Friday marked 10 years nearly to the day that Tucson Symphony Orchestra Conductor George Hanson introduced us to the French-Canadian pianist Alain Lefévre..

It turned out to be a career-altering venture for both sides. In the orchestra and the Tucson community, Lefévre found willing and passionate partners to champion a little-known Canadian composer; in Lefévre, we found an artist of international stature eager to take the orchestra to a much larger audience with an internationally released, major label recording.

On Friday night in the first concert of Hanson’s last full season in Tucson, Lefévre returned to Tucson Music Hall to perform the same piece he played that night in 2004 — Gershwin’s jazzy, intricate and captivating Piano Concerto in F.
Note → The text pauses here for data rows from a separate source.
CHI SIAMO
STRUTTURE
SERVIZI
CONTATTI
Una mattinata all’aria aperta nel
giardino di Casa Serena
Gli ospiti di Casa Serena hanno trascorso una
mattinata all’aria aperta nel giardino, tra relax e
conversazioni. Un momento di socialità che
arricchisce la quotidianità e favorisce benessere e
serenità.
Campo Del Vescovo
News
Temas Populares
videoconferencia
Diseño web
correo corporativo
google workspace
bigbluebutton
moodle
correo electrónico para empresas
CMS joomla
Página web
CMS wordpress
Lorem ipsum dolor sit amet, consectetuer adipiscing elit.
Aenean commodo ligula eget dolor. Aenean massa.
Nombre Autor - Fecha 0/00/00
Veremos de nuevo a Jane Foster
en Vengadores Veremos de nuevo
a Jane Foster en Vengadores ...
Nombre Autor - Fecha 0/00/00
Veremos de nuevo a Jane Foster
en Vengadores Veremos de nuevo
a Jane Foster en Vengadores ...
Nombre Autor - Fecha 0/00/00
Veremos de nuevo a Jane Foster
Frankly we were a little distracted the first time he played it so we can’t recall exactly what he did with it; we were more interested in the Mathieu concerto on the 2004 program, the piece that Lefévre recovered from oblivion with all the intrigue of a spy novel.
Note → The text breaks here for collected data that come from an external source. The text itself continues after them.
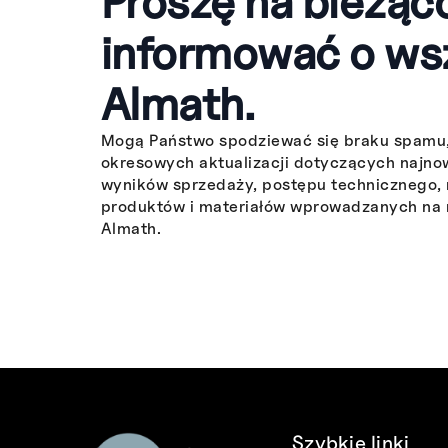
Proszę na bieżąc
informować o ws
Almath.
Mogą Państwo spodziewać się braku spamu,
okresowych aktualizacji dotyczących najn
wyników sprzedaży, postępu technicznego,
produktów i materiałów wprowadzanych na 
Almath.
Szybkie linki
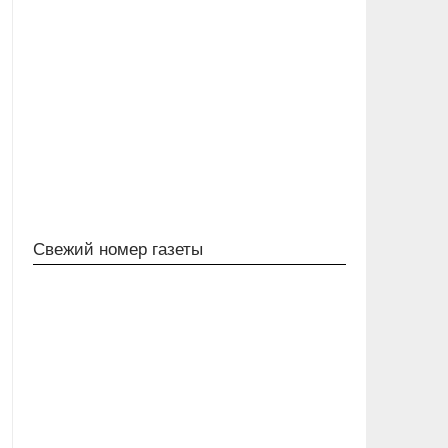
Свежий номер газеты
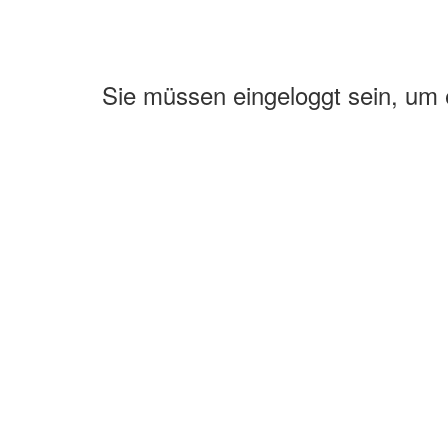
Sie müssen eingeloggt sein, um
There was no such distraction Friday night as Lefévre turned in the finest performance of the Gershwin that Tucson audiences have seen from that stage. Lefévre was engaging, arresting and delightful to watch as his shock of gray hair flopped over his eyes when he pounded out the frenetic passages late in the first movement and again in the third. The energy he possessed was almost intuitive, a consuming passion for the music that comes from knowing it far beneath the surface of notes on a page. And when the tempo slowed to this swaying romantic riff, he teased the most gorgeous melodies to life. When the tempo resumed, he unleashed a torrent of mad playing that at times lifted him off the bench. It was evident the Gershwin is a piece near and dear to his heart.

Lefévre and Hanson made a good team, each reading the other with split-second precision and creating a well-paced performance that never felt stiff or contrived. The orchestra held on for the ride, playing with precision and passion and earning gushing kudos from Lefévre during a prolonged standing ovation.
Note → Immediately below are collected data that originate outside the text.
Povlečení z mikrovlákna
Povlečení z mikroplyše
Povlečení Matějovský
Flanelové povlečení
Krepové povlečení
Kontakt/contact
“What a great orchestra, really,” he said, turning to the players and applauding them. “Really fantastic. I did this a couple weeks ago with a top orchestra in the world and I can tell you tonight, you did impress. Oh boy.”

Lefévre then played an encore in honor of Hanson, premiering a short piece he composed for the occasion called “Time Out,” a delightfully romantic work that followed the jazz theme of the concert’s first half.

Throughout Friday night, the orchestra and Hanson, who never consulted a score on stage, played with a professional kinship and enduring respect for one another’s craft. But more than anything, they played like they were having fun, bopping along to Bernstein’s “On the Town: Three Dance Episodes” that opened the concert and delighting in every thunderous, crashing, triumphant exclamation of the “Fanfare For the Common Man” in the fourth movement of Copland’s Symphony No. 3 that closed the evening. The concert repeats at 2 p.m. Sunday at Tucson Music Hall, 260 S. Church Ave.